How to measure the team performace: what metrics should I use?
Breed a culture of trust and responsibility instead of control and suspicion
Expose how the team feels in near real time. Team happiness is a leading indicator of performance. Identify what’s going on now and they’ll likely know what is going to happen soon.
With so many great metrics to choose from, a few obvious questions arise: How many should a team use? For how long should they use the ones selected? And who gets choose?
Teams might decide on one or two important metrics to add to their current dashboard. They can then add one or two more over time. On a well established team, three, five or perhaps up to seven maximum might be in use at any given time. Any more, and they’ll likely get into analysis paralysis.
The useful lifespan of a single metric could range from a couple of months to a couple of quarters. Probably never shorter than three iterations.
Coaches or managers should not mandate any specific metric, nor a minimum number of metrics. Metrics are for teams to learn and explore how they can improve themselves through inspect-and-adapt cycles. Teams should choose those metrics they think will be useful in that regard.
While some metrics can scale to teams of teams, i.e., the larger organization where all teams “own the metrics” for their parts of the company pie, neither teams nor managers should compare metrics across teams. Sure, use metric comparisons to start conversations, to share knowledge and insights gained across teams. But never: “My X-metric is better than yours …” -- never!
When selecting metrics, a team should be able to answer:
- Why “this metric?” – why does it matter?
- What insights might we gain from it?
- What is expected to change?
- How might it be gamed or misused?
- Is the metric measuring the team, and not individuals?
What are some for trade-offs / costs of improvement? Working to improve one thing may temporarily reduce another (e.g., predictability may increase at the expense of throughput).
- How often would we like to “take a data point?”
- How long will we run an experiment related to this metric? (What is the half-life?)
- How will we know when we’re “done” with this metric (it has served its purpose, and it’s time to retire it and consider another)?
- Is this metric a leading or lagging indicator?
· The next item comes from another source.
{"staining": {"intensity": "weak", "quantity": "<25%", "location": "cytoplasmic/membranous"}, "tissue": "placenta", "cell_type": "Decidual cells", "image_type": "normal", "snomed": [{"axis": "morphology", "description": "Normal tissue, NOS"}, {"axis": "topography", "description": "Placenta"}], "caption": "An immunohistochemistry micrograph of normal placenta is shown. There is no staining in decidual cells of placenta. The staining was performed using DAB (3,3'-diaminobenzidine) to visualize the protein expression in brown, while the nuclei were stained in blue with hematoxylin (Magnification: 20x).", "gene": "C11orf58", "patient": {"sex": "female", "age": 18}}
- How will we make our measurements visible – to promote knowledge sharing, collaboration with other teams and trust with our sponsors?
Remember:
That which is measured will improve, at a cost. Which metrics are used should be arrived at by team consensus – not mandated by management. When a measure becomes a target, it ceases to be a good measure. Look for and understand trends, not hitting magic numbers. Correlation may not mean causation, but it sure is a hint.
Make your metrics visible.
Expose how the team feels in near real time. Team happiness is a leading indicator of performance. Identify what’s going on now and they’ll likely know what is going to happen soon.
Radiate the Information
Did you catch that I snuck visibility in there twice? Sharing your metrics with stakeholders can be a bit scary, especially if you’ve ever been in a place where metrics have been used as a weapon, but take a leap. Be brave. Show them to others.
Only with transparency can we collectively look through enough lenses to build an integrated and holistic view. And then we can collaborate on improving “all the things.”
A team should not be simply striving for ever increasing values, as sometimes slowing down might be called for. Instead, teams should look at variations in their metrics, and then dig to get to the root causes of that variability (or at least develop a few good hypotheses). By striving for consistency and stability (i.e., predictability) teams will find that increased performance - delivery of value - will come as a natural side effect.